THE PROBLEM:
In the rows below, switch each "bouncy" to "crystal" and write the rows out again with nothing else altered.

#####

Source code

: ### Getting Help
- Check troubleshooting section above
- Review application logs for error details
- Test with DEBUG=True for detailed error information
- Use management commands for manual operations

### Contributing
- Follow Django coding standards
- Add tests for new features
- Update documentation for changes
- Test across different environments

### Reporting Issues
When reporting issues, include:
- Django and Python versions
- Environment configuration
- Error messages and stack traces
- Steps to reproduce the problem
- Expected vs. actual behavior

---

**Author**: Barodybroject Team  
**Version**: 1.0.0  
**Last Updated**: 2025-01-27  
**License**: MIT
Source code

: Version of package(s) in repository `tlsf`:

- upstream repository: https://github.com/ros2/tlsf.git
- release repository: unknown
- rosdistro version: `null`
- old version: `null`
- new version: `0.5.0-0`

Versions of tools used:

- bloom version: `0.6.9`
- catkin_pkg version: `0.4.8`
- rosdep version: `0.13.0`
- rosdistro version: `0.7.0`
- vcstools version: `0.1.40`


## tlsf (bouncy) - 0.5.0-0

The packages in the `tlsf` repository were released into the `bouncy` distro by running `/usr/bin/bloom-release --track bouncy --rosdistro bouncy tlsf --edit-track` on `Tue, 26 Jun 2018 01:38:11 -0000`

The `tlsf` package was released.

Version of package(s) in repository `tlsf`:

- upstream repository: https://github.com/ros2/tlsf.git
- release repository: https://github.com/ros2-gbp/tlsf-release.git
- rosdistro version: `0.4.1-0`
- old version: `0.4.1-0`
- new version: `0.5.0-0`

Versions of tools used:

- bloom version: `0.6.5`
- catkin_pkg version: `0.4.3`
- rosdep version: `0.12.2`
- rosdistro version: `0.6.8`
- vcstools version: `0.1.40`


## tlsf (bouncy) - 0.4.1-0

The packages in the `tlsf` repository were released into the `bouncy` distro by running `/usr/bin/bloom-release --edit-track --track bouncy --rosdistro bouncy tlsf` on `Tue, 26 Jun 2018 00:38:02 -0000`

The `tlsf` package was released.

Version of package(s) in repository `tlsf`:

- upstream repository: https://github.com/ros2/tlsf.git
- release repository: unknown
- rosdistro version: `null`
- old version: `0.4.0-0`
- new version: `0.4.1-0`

#####

RESULT OF THE EXERCISE:
Source code

: ### Getting Help
- Check troubleshooting section above
- Review application logs for error details
- Test with DEBUG=True for detailed error information
- Use management commands for manual operations

### Contributing
- Follow Django coding standards
- Add tests for new features
- Update documentation for changes
- Test across different environments

### Reporting Issues
When reporting issues, include:
- Django and Python versions
- Environment configuration
- Error messages and stack traces
- Steps to reproduce the problem
- Expected vs. actual behavior

---

**Author**: Barodybroject Team  
**Version**: 1.0.0  
**Last Updated**: 2025-01-27  
**License**: MIT
Source code

: Version of package(s) in repository `tlsf`:

- upstream repository: https://github.com/ros2/tlsf.git
- release repository: unknown
- rosdistro version: `null`
- old version: `null`
- new version: `0.5.0-0`

Versions of tools used:

- bloom version: `0.6.9`
- catkin_pkg version: `0.4.8`
- rosdep version: `0.13.0`
- rosdistro version: `0.7.0`
- vcstools version: `0.1.40`


## tlsf (crystal) - 0.5.0-0

The packages in the `tlsf` repository were released into the `crystal` distro by running `/usr/bin/bloom-release --track crystal --rosdistro crystal tlsf --edit-track` on `Tue, 26 Jun 2018 01:38:11 -0000`

The `tlsf` package was released.

Version of package(s) in repository `tlsf`:

- upstream repository: https://github.com/ros2/tlsf.git
- release repository: https://github.com/ros2-gbp/tlsf-release.git
- rosdistro version: `0.4.1-0`
- old version: `0.4.1-0`
- new version: `0.5.0-0`

Versions of tools used:

- bloom version: `0.6.5`
- catkin_pkg version: `0.4.3`
- rosdep version: `0.12.2`
- rosdistro version: `0.6.8`
- vcstools version: `0.1.40`


## tlsf (crystal) - 0.4.1-0

The packages in the `tlsf` repository were released into the `crystal` distro by running `/usr/bin/bloom-release --edit-track --track crystal --rosdistro crystal tlsf` on `Tue, 26 Jun 2018 00:38:02 -0000`

The `tlsf` package was released.

Version of package(s) in repository `tlsf`:

- upstream repository: https://github.com/ros2/tlsf.git
- release repository: unknown
- rosdistro version: `null`
- old version: `0.4.0-0`
- new version: `0.4.1-0`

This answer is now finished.